• WORK REQUEST
An exact reprint of the listing is required, with no pictures included.

• RECORDS FOR THIS TASK
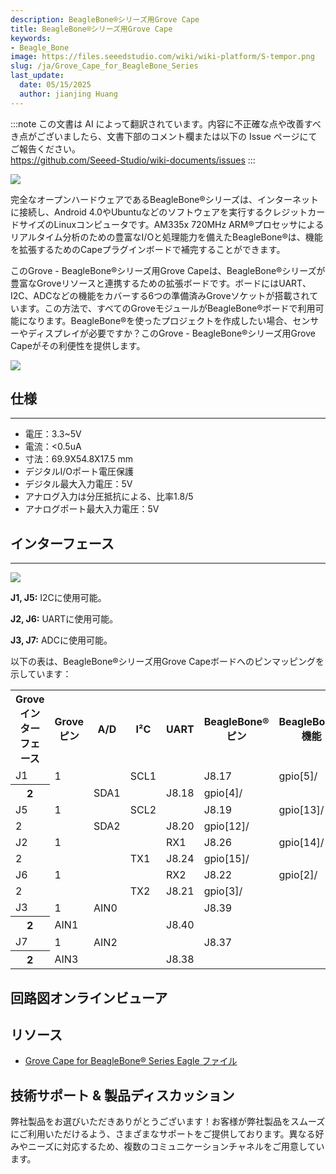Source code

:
 ```yaml
---
description: BeagleBone®シリーズ用Grove Cape
title: BeagleBone®シリーズ用Grove Cape
keywords:
- Beagle_Bone
image: https://files.seeedstudio.com/wiki/wiki-platform/S-tempor.png
slug: /ja/Grove_Cape_for_BeagleBone_Series
last_update:
  date: 05/15/2025
  author: jianjing Huang
---
```

:::note
この文書は AI によって翻訳されています。内容に不正確な点や改善すべき点がございましたら、文書下部のコメント欄または以下の Issue ページにてご報告ください。  
https://github.com/Seeed-Studio/wiki-documents/issues
:::

![](https://files.seeedstudio.com/wiki/Grove_Cape_for_BeagleBone_Series/img/Grove%20Cape%20for%20BeagleBone.jpg)

完全なオープンハードウェアであるBeagleBone®シリーズは、インターネットに接続し、Android 4.0やUbuntuなどのソフトウェアを実行するクレジットカードサイズのLinuxコンピュータです。AM335x 720MHz ARM®プロセッサによるリアルタイム分析のための豊富なI/Oと処理能力を備えたBeagleBone®は、機能を拡張するためのCapeプラグインボードで補完することができます。

このGrove - BeagleBone®シリーズ用Grove Capeは、BeagleBone®シリーズが豊富なGroveリソースと連携するための拡張ボードです。ボードにはUART、I2C、ADCなどの機能をカバーする6つの準備済みGroveソケットが搭載されています。この方法で、すべてのGroveモジュールがBeagleBone®ボードで利用可能になります。BeagleBone®を使ったプロジェクトを作成したい場合、センサーやディスプレイが必要ですか？このGrove - BeagleBone®シリーズ用Grove Capeがその利便性を提供します。

[![](https://files.seeedstudio.com/wiki/Seeed-WiKi/docs/images/300px-Get_One_Now_Banner-ragular.png)](https://www.seeedstudio.com/Grove-Cape-for-BeagleBone-Series-p-1718.html)

## 仕様

---

* 電圧：3.3~5V
* 電流：&lt;0.5uA
* 寸法：69.9X54.8X17.5 mm
* デジタルI/Oポート電圧保護
* デジタル最大入力電圧：5V
* アナログ入力は分圧抵抗による、比率1.8/5
* アナログポート最大入力電圧：5V

## インターフェース

---

![](https://files.seeedstudio.com/wiki/Grove_Cape_for_BeagleBone_Series/img/Grove_Cape_for_BeagleBone_Series.jpg)

**J1, J5:** I2Cに使用可能。

**J2, J6:** UARTに使用可能。

**J3, J7:** ADCに使用可能。

以下の表は、BeagleBone®シリーズ用Grove Capeボードへのピンマッピングを示しています：

<table cellSpacing={0} width="100%">
  <tbody><tr>
      <th scope="col"> Groveインターフェース
      </th>
      <th scope="col"> Groveピン
      </th>
      <th scope="col"> A/D
      </th>
      <th scope="col"> I²C
      </th>
      <th scope="col"> UART
      </th>
      <th scope="col"> BeagleBone®ピン
      </th>
      <th scope="col"> BeagleBone®機能
      </th></tr>
    <tr>
      <td rowSpan={2}> J1
      </td>
      <td scope="row"> 1
      </td>
      <td>
      </td>
      <td> SCL1
      </td>
      <td>
      </td>
      <td> J8.17
      </td>
      <td> gpio[5]/
      </td></tr>
    <tr>
      <th scope="row"> 2
      </th>
      <td>
      </td>
      <td> SDA1
      </td>
      <td>
      </td>
      <td> J8.18
      </td>
      <td> gpio[4]/
      </td></tr>
    <tr>
      <td rowSpan={2}> J5
      </td>
      <td> 1
      </td>
      <td>
      </td>
      <td> SCL2
      </td>
      <td>
      </td>
      <td> J8.19
      </td>
      <td> gpio[13]/
      </td></tr>
    <tr>
      <td> 2
      </td>
      <td>
      </td>
      <td> SDA2
      </td>
      <td>
      </td>
      <td> J8.20
      </td>
      <td> gpio[12]/
      </td></tr>
    <tr>
      <td rowSpan={2}> J2
      </td>
      <td> 1
      </td>
      <td>
      </td>
      <td>
      </td>
      <td> RX1
      </td>
      <td> J8.26
      </td>
      <td> gpio[14]/
      </td></tr>
    <tr>
      <td> 2
      </td>
      <td>
      </td>
      <td>
      </td>
      <td> TX1
      </td>
      <td> J8.24
      </td>
      <td> gpio[15]/
      </td></tr>
    <tr>
      <td rowSpan={2}> J6
      </td>
      <td> 1
      </td>
      <td>
      </td>
      <td>
      </td>
      <td> RX2
      </td>
      <td> J8.22
      </td>
      <td> gpio[2]/
      </td></tr>
    <tr>
      <td> 2
      </td>
      <td>
      </td>
      <td>
      </td>
      <td> TX2
      </td>
      <td> J8.21
      </td>
      <td> gpio[3]/
      </td></tr>
    <tr>
      <td rowSpan={2}> J3
      </td>
      <td scope="row"> 1
      </td>
      <td> AIN0
      </td>
      <td>
      </td>
      <td>
      </td>
      <td> J8.39
      </td>
      <td>
      </td></tr>
    <tr>
      <th scope="row"> 2
      </th>
      <td> AIN1
      </td>
      <td>
      </td>
      <td>
      </td>
      <td> J8.40
      </td>
      <td>
      </td></tr>
    <tr>
      <td rowSpan={2}> J7
      </td>
      <td scope="row"> 1
      </td>
      <td> AIN2
      </td>
      <td>
      </td>
      <td>
      </td>
      <td> J8.37
      </td>
      <td>
      </td></tr>
    <tr>
      <th scope="row"> 2
      </th>
      <td> AIN3
      </td>
      <td>
      </td>
      <td>
      </td>
      <td> J8.38
      </td>
      <td>
      </td></tr></tbody></table>

## 回路図オンラインビューア

<div className="altium-ecad-viewer" data-project-src="https://files.seeedstudio.com/wiki/Grove_Cape_for_BeagleBone_Series/res/Grove_Cape_for_BeagleBone_Series_V1.0.zip" style={{borderRadius: '0px 0px 4px 4px', height: 500, borderStyle: 'solid', borderWidth: 1, borderColor: 'rgb(241, 241, 241)', overflow: 'hidden', maxWidth: 1280, maxHeight: 700, boxSizing: 'border-box'}}>
</div>

## リソース

* [Grove Cape for BeagleBone® Series Eagle ファイル](https://files.seeedstudio.com/wiki/Grove_Cape_for_BeagleBone_Series/res/Grove_Cape_for_BeagleBone_Series_V1.0.zip)

## 技術サポート & 製品ディスカッション

弊社製品をお選びいただきありがとうございます！お客様が弊社製品をスムーズにご利用いただけるよう、さまざまなサポートをご提供しております。異なる好みやニーズに対応するため、複数のコミュニケーションチャネルをご用意しています。

<div class="button_tech_support_container">
<a href="https://forum.seeedstudio.com/" class="button_forum"></a> 
<a href="https://www.seeedstudio.com/contacts" class="button_email"></a>
</div>

<div class="button_tech_support_container">
<a href="https://discord.gg/eWkprNDMU7" class="button_discord"></a> 
<a href="https://github.com/Seeed-Studio/wiki-documents/discussions/69" class="button_discussion"></a>
</div>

• TASK RESPONSE
Source code

:
 ```yaml
---
description: BeagleBone®シリーズ用Grove Cape
title: BeagleBone®シリーズ用Grove Cape
keywords:
- Beagle_Bone
image: https://files.seeedstudio.com/wiki/wiki-platform/S-tempor.png
slug: /ja/Grove_Cape_for_BeagleBone_Series
last_update:
  date: 05/15/2025
  author: jianjing Huang
---
```

:::note
この文書は AI によって翻訳されています。内容に不正確な点や改善すべき点がございましたら、文書下部のコメント欄または以下の Issue ページにてご報告ください。  
https://github.com/Seeed-Studio/wiki-documents/issues
:::

![](https://files.seeedstudio.com/wiki/Grove_Cape_for_BeagleBone_Series/img/Grove%20Cape%20for%20BeagleBone.jpg)

完全なオープンハードウェアであるBeagleBone®シリーズは、インターネットに接続し、Android 4.0やUbuntuなどのソフトウェアを実行するクレジットカードサイズのLinuxコンピュータです。AM335x 720MHz ARM®プロセッサによるリアルタイム分析のための豊富なI/Oと処理能力を備えたBeagleBone®は、機能を拡張するためのCapeプラグインボードで補完することができます。

このGrove - BeagleBone®シリーズ用Grove Capeは、BeagleBone®シリーズが豊富なGroveリソースと連携するための拡張ボードです。ボードにはUART、I2C、ADCなどの機能をカバーする6つの準備済みGroveソケットが搭載されています。この方法で、すべてのGroveモジュールがBeagleBone®ボードで利用可能になります。BeagleBone®を使ったプロジェクトを作成したい場合、センサーやディスプレイが必要ですか？このGrove - BeagleBone®シリーズ用Grove Capeがその利便性を提供します。

[![](https://files.seeedstudio.com/wiki/Seeed-WiKi/docs/images/300px-Get_One_Now_Banner-ragular.png)](https://www.seeedstudio.com/Grove-Cape-for-BeagleBone-Series-p-1718.html)

## 仕様

---

* 電圧：3.3~5V
* 電流：&lt;0.5uA
* 寸法：69.9X54.8X17.5 mm
* デジタルI/Oポート電圧保護
* デジタル最大入力電圧：5V
* アナログ入力は分圧抵抗による、比率1.8/5
* アナログポート最大入力電圧：5V

## インターフェース

---

![](https://files.seeedstudio.com/wiki/Grove_Cape_for_BeagleBone_Series/img/Grove_Cape_for_BeagleBone_Series.jpg)

**J1, J5:** I2Cに使用可能。

**J2, J6:** UARTに使用可能。

**J3, J7:** ADCに使用可能。

以下の表は、BeagleBone®シリーズ用Grove Capeボードへのピンマッピングを示しています：

<table cellSpacing={0} width="100%">
  <tbody><tr>
      <th scope="col"> Groveインターフェース
      </th>
      <th scope="col"> Groveピン
      </th>
      <th scope="col"> A/D
      </th>
      <th scope="col"> I²C
      </th>
      <th scope="col"> UART
      </th>
      <th scope="col"> BeagleBone®ピン
      </th>
      <th scope="col"> BeagleBone®機能
      </th></tr>
    <tr>
      <td rowSpan={2}> J1
      </td>
      <td scope="row"> 1
      </td>
      <td>
      </td>
      <td> SCL1
      </td>
      <td>
      </td>
      <td> J8.17
      </td>
      <td> gpio[5]/
      </td></tr>
    <tr>
      <th scope="row"> 2
      </th>
      <td>
      </td>
      <td> SDA1
      </td>
      <td>
      </td>
      <td> J8.18
      </td>
      <td> gpio[4]/
      </td></tr>
    <tr>
      <td rowSpan={2}> J5
      </td>
      <td> 1
      </td>
      <td>
      </td>
      <td> SCL2
      </td>
      <td>
      </td>
      <td> J8.19
      </td>
      <td> gpio[13]/
      </td></tr>
    <tr>
      <td> 2
      </td>
      <td>
      </td>
      <td> SDA2
      </td>
      <td>
      </td>
      <td> J8.20
      </td>
      <td> gpio[12]/
      </td></tr>
    <tr>
      <td rowSpan={2}> J2
      </td>
      <td> 1
      </td>
      <td>
      </td>
      <td>
      </td>
      <td> RX1
      </td>
      <td> J8.26
      </td>
      <td> gpio[14]/
      </td></tr>
    <tr>
      <td> 2
      </td>
      <td>
      </td>
      <td>
      </td>
      <td> TX1
      </td>
      <td> J8.24
      </td>
      <td> gpio[15]/
      </td></tr>
    <tr>
      <td rowSpan={2}> J6
      </td>
      <td> 1
      </td>
      <td>
      </td>
      <td>
      </td>
      <td> RX2
      </td>
      <td> J8.22
      </td>
      <td> gpio[2]/
      </td></tr>
    <tr>
      <td> 2
      </td>
      <td>
      </td>
      <td>
      </td>
      <td> TX2
      </td>
      <td> J8.21
      </td>
      <td> gpio[3]/
      </td></tr>
    <tr>
      <td rowSpan={2}> J3
      </td>
      <td scope="row"> 1
      </td>
      <td> AIN0
      </td>
      <td>
      </td>
      <td>
      </td>
      <td> J8.39
      </td>
      <td>
      </td></tr>
    <tr>
      <th scope="row"> 2
      </th>
      <td> AIN1
      </td>
      <td>
      </td>
      <td>
      </td>
      <td> J8.40
      </td>
      <td>
      </td></tr>
    <tr>
      <td rowSpan={2}> J7
      </td>
      <td scope="row"> 1
      </td>
      <td> AIN2
      </td>
      <td>
      </td>
      <td>
      </td>
      <td> J8.37
      </td>
      <td>
      </td></tr>
    <tr>
      <th scope="row"> 2
      </th>
      <td> AIN3
      </td>
      <td>
      </td>
      <td>
      </td>
      <td> J8.38
      </td>
      <td>
      </td></tr></tbody></table>

## 回路図オンラインビューア

<div className="altium-ecad-viewer" data-project-src="https://files.seeedstudio.com/wiki/Grove_Cape_for_BeagleBone_Series/res/Grove_Cape_for_BeagleBone_Series_V1.0.zip" style={{borderRadius: '0px 0px 4px 4px', height: 500, borderStyle: 'solid', borderWidth: 1, borderColor: 'rgb(241, 241, 241)', overflow: 'hidden', maxWidth: 1280, maxHeight: 700, boxSizing: 'border-box'}}>
</div>

## リソース

* [Grove Cape for BeagleBone® Series Eagle ファイル](https://files.seeedstudio.com/wiki/Grove_Cape_for_BeagleBone_Series/res/Grove_Cape_for_BeagleBone_Series_V1.0.zip)

## 技術サポート & 製品ディスカッション

弊社製品をお選びいただきありがとうございます！お客様が弊社製品をスムーズにご利用いただけるよう、さまざまなサポートをご提供しております。異なる好みやニーズに対応するため、複数のコミュニケーションチャネルをご用意しています。

<div class="button_tech_support_container">
<a href="https://forum.seeedstudio.com/" class="button_forum"></a> 
<a href="https://www.seeedstudio.com/contacts" class="button_email"></a>
</div>

<div class="button_tech_support_container">
<a href="https://discord.gg/eWkprNDMU7" class="button_discord"></a> 
<a href="https://github.com/Seeed-Studio/wiki-documents/discussions/69" class="button_discussion"></a>
</div>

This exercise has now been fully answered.